Simultaneous Sampling vs. Multiplexed Sampling
All acquisition and generation cards from Spectrum are built with a completely synchronous design. Every channel has its own independent input/output amplifier as well as an independent A/D converter. This synchronous design is made for cards of 2 to 16 channels, even 16 channel 16 bit acquisition cards such as M2i.47xx series. All input channel related settings can be individually programmed for each channel. Compared with standard cards with multiplex technology, where scanning of each channel one after the other with a single A/D converter occurs, the more sophisticated design of the Spectrum cards has a lot of advantages:
- Full sampling rate for all channels
- No phase delay between the single channels
- Smallest crosstalk between adjacent channels due to individual input amplifiers
- Direct comparison of acquired values with no need for interpolation
The above graph shows a data acquisition with simultaneous sampling ADCs for each channel. This is for comparison with the below shown graph for multiplexed data acqusition.
Multiplexed acquisiton cards have an input amplifer for all channels and one A/D converter and often only one amplifier section for all channels. Due to the restrictions of the multiplexer it is used for slow sampling rates like 10 kS/s to 1 MS/s.
The design and production of such cards is much cheaper than simultaneous acquisition cards as there are far less expensive components on the card. In general these cards have a lot of disadvantages when it comes to a comparison with simultaneous sampling cards like the Spectrum digitizers.

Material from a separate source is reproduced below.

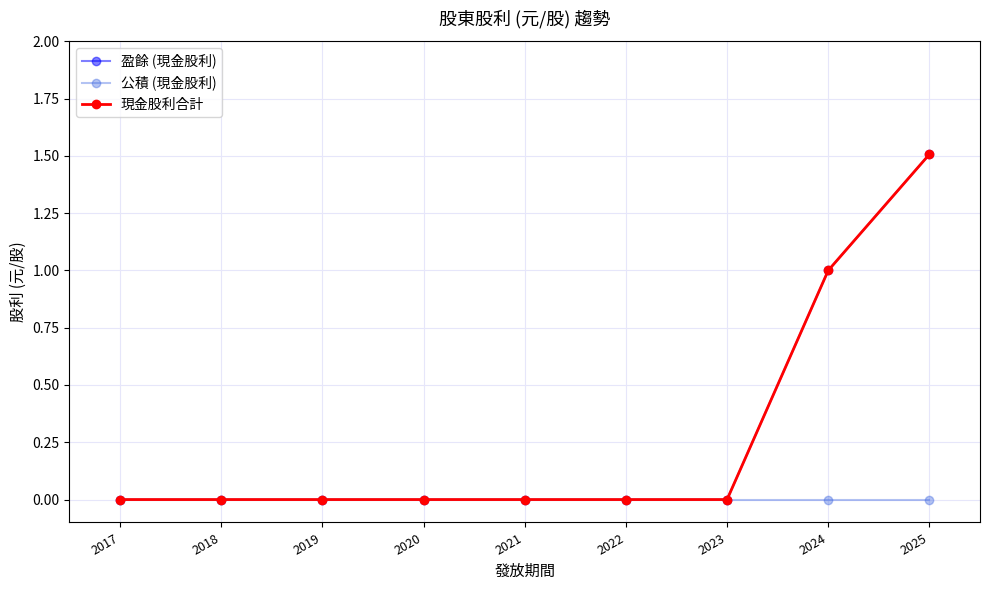

True or false: 盈餘 (現金股利) has more than 2 interior local peaks.

False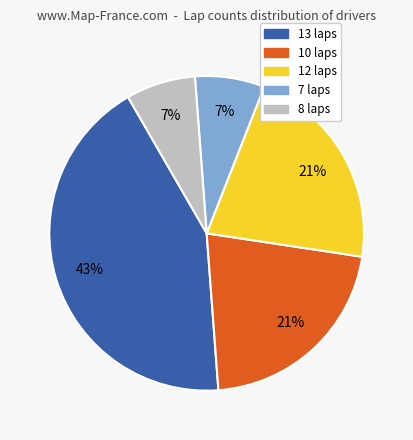

To the nearest percent, what is the average slice percentage?

20%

The image on the right shows the result of such a multiplexed data acquisition. A lot of disadvantages are directly seen from the graph but there are some more:
- There is a phase delay between the acquisition channels as shown in red
- The maximum sampling rate depends on the number of active channels
- The maximum sampling rate that is shown in the data sheet is only the sum sampling rate. Each ADC is only sampled at a speed of [Sampling rate] / [number of active channels]

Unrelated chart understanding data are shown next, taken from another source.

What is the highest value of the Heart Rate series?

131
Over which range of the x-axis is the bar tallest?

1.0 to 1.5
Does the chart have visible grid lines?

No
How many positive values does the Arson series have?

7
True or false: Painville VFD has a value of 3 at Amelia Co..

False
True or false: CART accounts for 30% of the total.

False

- The crosstalk between channels is increased as all signals are routed through the same active component
- Often multiplex digitizers can only run with full sampling rate as long as only one channel is active. The maximum sum sampling rate for multiplexing channels is even further limited. As example a competitor's product can run with 1 channel 2 MS/s or a sum sampling rate of 1 MS/s for 2 or more channels making a sampling rate per channel of 500 kS/s for 2 channels mode.